### TEXT PROVIDED
Prerequisites for Prebuilt Wheels

Before pip installing xllamacpp, please ensure your system meets the following requirements based on your build type:

CPU (aarch64):
- Requires ARMv8-A or later architecture
- For best performance, build from source if your CPU supports advanced instruction sets
CUDA (Linux):
- Requires glibc 2.35 or later
- Compatible NVIDIA GPU with appropriate drivers (CUDA 12.4 or 12.8)
ROCm (Linux):
- Requires glibc 2.35 or later
- Requires gcc 10 or later (ROCm libraries have this dependency)
- Compatible AMD GPU with ROCm support (ROCm 6.3.4 or 6.4.1)
Vulkan (Linux/Windows, Intel/AMD/NVIDIA where supported):
- Install the Vulkan SDK and GPU drivers with Vulkan support
- Linux users may need distro packages and the LunarG SDK
- macOS Intel is supported via Vulkan; Apple Silicon Vulkan is not supported in this project

Install

Note on Performance and Compatibility

For maximum performance, you can build xllamacpp from source to optimize for your specific native CPU architecture. The pre-built wheels are designed for broad compatibility.

Specifically, the aarch64 wheels are built for the armv8-a architecture. This ensures they run on a wide range of ARM64 devices, but it means that more advanced CPU instruction sets (like SVE) are not enabled. If your CPU supports these advanced features, building from source will provide better performance.

### INFORMATION SHOWN
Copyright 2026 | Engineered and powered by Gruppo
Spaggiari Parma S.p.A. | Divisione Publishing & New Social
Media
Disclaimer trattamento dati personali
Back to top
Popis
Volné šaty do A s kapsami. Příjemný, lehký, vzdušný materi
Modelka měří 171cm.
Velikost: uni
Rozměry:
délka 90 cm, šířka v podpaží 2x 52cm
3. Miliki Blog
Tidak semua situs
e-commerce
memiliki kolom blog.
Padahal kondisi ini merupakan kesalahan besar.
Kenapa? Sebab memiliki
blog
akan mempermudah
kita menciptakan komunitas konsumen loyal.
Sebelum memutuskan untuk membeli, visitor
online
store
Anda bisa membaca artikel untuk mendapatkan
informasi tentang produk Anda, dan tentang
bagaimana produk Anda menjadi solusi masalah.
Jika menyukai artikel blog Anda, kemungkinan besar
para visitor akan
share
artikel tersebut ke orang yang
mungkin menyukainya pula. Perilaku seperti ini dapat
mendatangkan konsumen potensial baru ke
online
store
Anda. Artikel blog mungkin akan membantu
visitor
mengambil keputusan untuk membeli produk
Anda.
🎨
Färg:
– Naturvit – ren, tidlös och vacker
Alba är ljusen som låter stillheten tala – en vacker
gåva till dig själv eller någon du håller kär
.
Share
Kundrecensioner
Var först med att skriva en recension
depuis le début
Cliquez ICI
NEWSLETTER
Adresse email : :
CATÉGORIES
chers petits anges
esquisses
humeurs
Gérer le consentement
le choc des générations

---

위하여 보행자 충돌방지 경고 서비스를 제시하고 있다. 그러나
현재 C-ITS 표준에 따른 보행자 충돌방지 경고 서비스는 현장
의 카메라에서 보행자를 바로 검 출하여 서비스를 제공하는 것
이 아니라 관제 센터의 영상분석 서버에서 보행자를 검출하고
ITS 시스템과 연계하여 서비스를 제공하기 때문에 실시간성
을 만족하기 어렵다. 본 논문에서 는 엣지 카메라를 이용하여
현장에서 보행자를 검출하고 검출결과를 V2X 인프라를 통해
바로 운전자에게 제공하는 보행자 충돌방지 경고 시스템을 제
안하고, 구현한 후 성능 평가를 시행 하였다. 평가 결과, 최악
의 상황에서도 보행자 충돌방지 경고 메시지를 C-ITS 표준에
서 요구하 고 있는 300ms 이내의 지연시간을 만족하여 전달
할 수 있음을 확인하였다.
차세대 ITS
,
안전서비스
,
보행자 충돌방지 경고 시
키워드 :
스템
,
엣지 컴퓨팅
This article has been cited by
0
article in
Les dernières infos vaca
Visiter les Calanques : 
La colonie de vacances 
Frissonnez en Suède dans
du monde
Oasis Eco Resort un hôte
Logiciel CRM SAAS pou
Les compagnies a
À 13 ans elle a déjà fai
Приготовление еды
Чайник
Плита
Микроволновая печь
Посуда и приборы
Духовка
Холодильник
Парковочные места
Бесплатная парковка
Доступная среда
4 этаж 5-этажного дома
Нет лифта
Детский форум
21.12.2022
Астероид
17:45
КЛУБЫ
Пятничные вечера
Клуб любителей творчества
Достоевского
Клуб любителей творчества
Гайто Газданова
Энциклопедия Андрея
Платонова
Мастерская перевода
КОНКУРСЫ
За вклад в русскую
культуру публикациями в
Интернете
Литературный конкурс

* * *

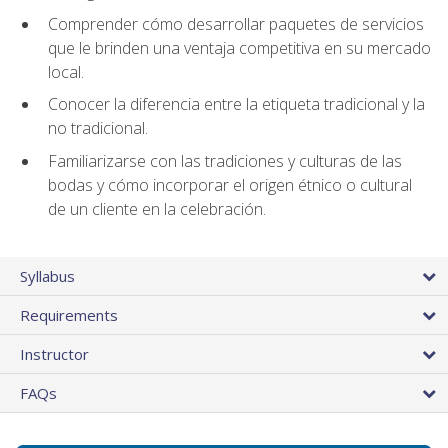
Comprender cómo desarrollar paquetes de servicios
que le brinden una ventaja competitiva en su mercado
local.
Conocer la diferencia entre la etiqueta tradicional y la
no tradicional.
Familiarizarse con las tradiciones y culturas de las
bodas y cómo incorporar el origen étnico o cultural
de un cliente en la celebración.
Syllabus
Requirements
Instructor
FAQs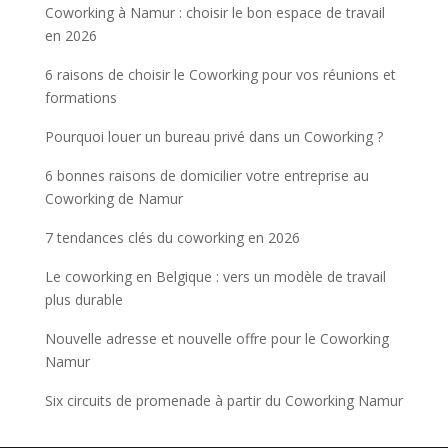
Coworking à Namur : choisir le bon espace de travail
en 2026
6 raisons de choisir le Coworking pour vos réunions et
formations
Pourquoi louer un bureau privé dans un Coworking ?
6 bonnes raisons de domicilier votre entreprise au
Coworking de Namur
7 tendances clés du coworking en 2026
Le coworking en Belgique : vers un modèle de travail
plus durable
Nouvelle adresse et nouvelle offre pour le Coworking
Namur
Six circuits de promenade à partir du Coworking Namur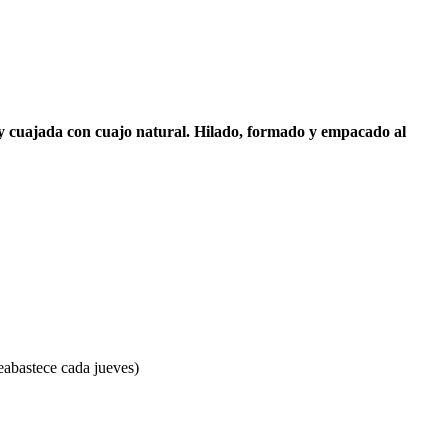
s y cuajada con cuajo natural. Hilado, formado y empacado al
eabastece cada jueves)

### YOUR INSTRUCTIONS
Could you write out the xllamacpp installation notes again, starting with "Note on Performance" and going on through "provide better performance.", and switch every "wheels" to "binaries"?

### REPLY
Note on Performance and Compatibility

For maximum performance, you can build xllamacpp from source to optimize for your specific native CPU architecture. The pre-built binaries are designed for broad compatibility.

Specifically, the aarch64 binaries are built for the armv8-a architecture. This ensures they run on a wide range of ARM64 devices, but it means that more advanced CPU instruction sets (like SVE) are not enabled. If your CPU supports these advanced features, building from source will provide better performance.